Spitzenforscher wandern aus Deutschland ab

Studie: Es gibt zwar auch Rückkehrer, aber nicht in gleicher Qualität

Hamburg. Im weltweiten Wettbewerb um die besten Wissenschaftler ist Deutschland nur mäßig erfolgreich. Zu diesem Fazit kommt die Expertenkommission Forschung und Innovation (EFI) in einem bislang unveröffentlichten Gutachten, aus dem der „Spiegel“ zitiert. „Deutschland verliert viele der besten Wissenschaftler durch Abwanderung.
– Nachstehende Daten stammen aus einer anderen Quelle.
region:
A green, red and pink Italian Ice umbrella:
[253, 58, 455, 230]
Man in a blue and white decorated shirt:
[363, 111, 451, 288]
Zwar gibt es Rückkehrer, jedoch können nicht Wissenschaftler gleicher Qualität zurückgewonnen werden“, schreiben dem Magazin zufolge die sechs von der Bundesregierung als Berater bestellten Wirtschaftsprofessoren. „Insbesondere für die Besten scheint das deutsche Forschungssystem derzeit nicht attraktiv genug zu sein“, so die EFI-Experten, die ihr Gutachten diese Woche an Bundeskanzlerin Angela Merkel (CDU) überreichen werden.

Der Befund stelle die Wirksamkeit der Rückholprogramme infrage, für die Staat und Wissenschaftsorganisationen Millionen Euro ausgeben, heißt es im „Spiegel“. Trotz des Werbens um Forscher seien zwischen 1996 und 2011 rund 4000 Wissenschaftler mehr abgewandert, als ins Land kamen. Andere europäische Länder wie die Schweiz, Österreich, Schweden und Belgien wiesen einen positiven Saldo auf, zitiert der „Spiegel“ die Gutachter. Insbesondere die Schweiz schaffe es, den „Wissenspool konsequent durch einen Neuzufluss“ aufzuwerten und die Besten zurückzugewinnen. Gemeinsam mit den USA rekrutierten die Schweizer mehr als „50 Prozent aller deutschstämmigen im Ausland aktiven Erfinder“.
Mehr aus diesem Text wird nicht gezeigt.